What is it that makes one thing stand out as special or unique or desirable from the myriad of other things that surround us? Why is it we can want one thing above all other things? Even if that want is noble, like wanting peace, it is still a want, and since wanting is the antithesis of having, by wanting peace we are not only confirming that peace does not exist, we are adding to that apparent disharmony and therefore participating in the creation of that perception of reality.
It is the act of wanting, which is hardwired into our human mind for a specific purpose, that creates disharmony within ourselves. And if we are not at peace internally, then we cannot find it in the world.
Why is it important that we as a species should want? What is the purpose for it? There are many good and noble reasons. Because of wanting, we have achieved amazing advances in science and technology and quality of life. But the downside (at least from a certain perspective) is that it keeps us in a state of dis-ease. We are constantly striving outside ourselves to satisfy that disharmony within ourselves.
The real awakening comes when we can open to the truth that any want, whether we get it or not, can not and will not satisfy us, which allows us to move beyond the object itself to the root of why we want anything in the first place.
Through a process of selective perception, certain things stand out as more or less desirable than others. Certain things seem to “speak” to us in a way that the other things don’t, and we spend an enormous amount of energy trying to attain or avoid that thing. To evolve beyond this limited experience of life, we need to realize that any judgment of any thing is completely relative and situation specific.
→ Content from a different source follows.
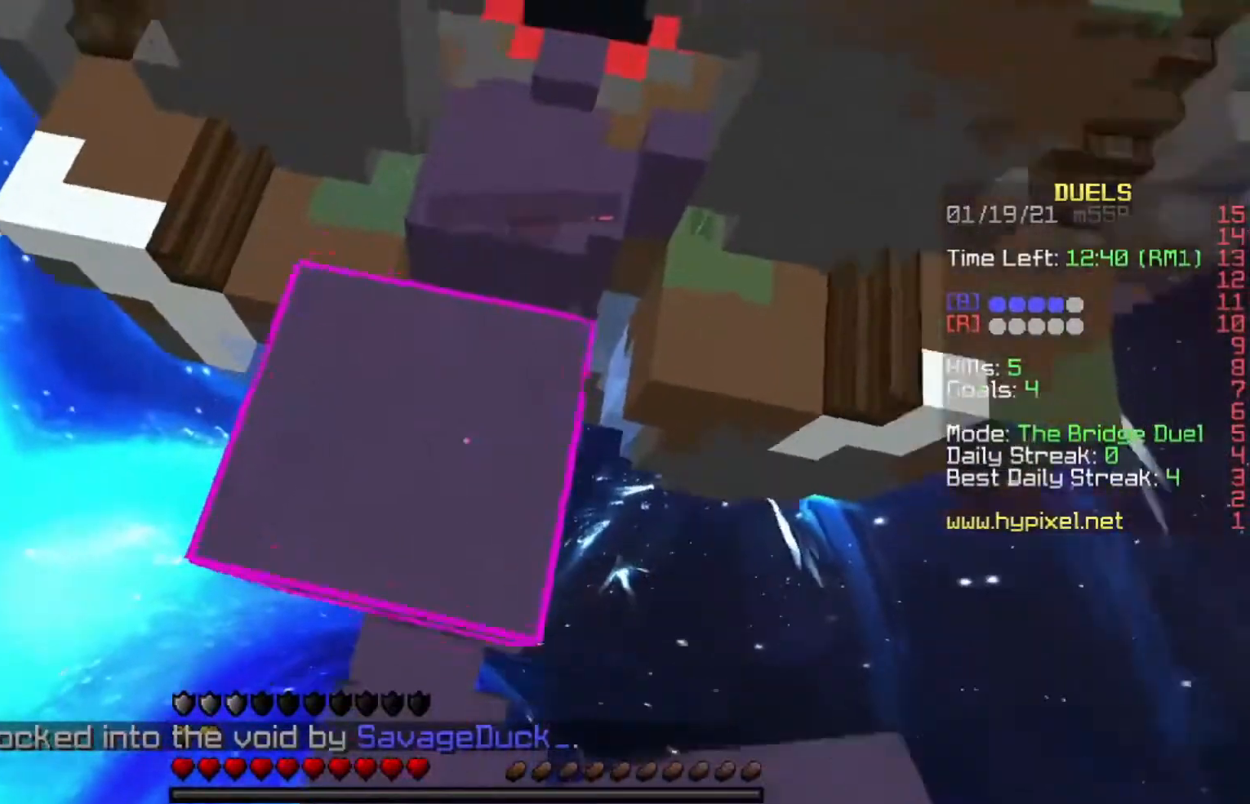
{"keys": ["d", "w"], "events": [[33, "space", "down"], [167, "d", "down"], [233, "space", "up"]]}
To test this, we need only imagine that something unexpected comes up that requires all our attention. All the background dis-ease in our heads and hearts evaporates as we leap into action to address what is absolutely required of us in this moment. Where is the want or desire then? Gone. If we are invaded and our town becomes a war zone, we still have wants, but now they are completely different from those that we held as so important in our more simple existence. If the object of our wanting is obliterated, we will discover that even if the object is gone, the compulsion to want is not.
Only when the crisis is handled and we settle back down do we begin to remember our unhappiness and our unfulfilled wants. If it were not relative, then it would remain pertinent even throughout the crisis.
And many of us get ourselves so locked onto those wants that it creates a feeling of crisis inside ourselves because we don’t have that thing. Again, what is the purpose for it? When we are done with the game of wanting, we begin to inquire into why we “want” and how it serves our interests. What we find is that, although there are definite benefits that arise from wanting, the fundamental purpose for wanting is to make us so unhappy that we awaken from identifying with our mind-made concept of our self as a separate entity that lacks anything.
Subconsciously we want the things that will make us most unhappy. It is those things that drive us crazy with wanting that help to dislodge us from being identified with the thoughts of our self as a person that needs anything in order to be fulfilled. It liberates us from wanting, and we are then free to pursue our true desires: the desires of our authentic self as opposed to the relative wants of our mind-made idea of who we should be and what we should have.
It is in that pursuit that we experience true joy and love and compassion. It is in this opportunity to give and serve this life that we are healed. This comes with a deep experience of inner peace, and with that, we begin to see peace all around us. Wanting peace creates dis-ease. Instead, find the peace that already here. To have peace, you need only realize that peace already has you.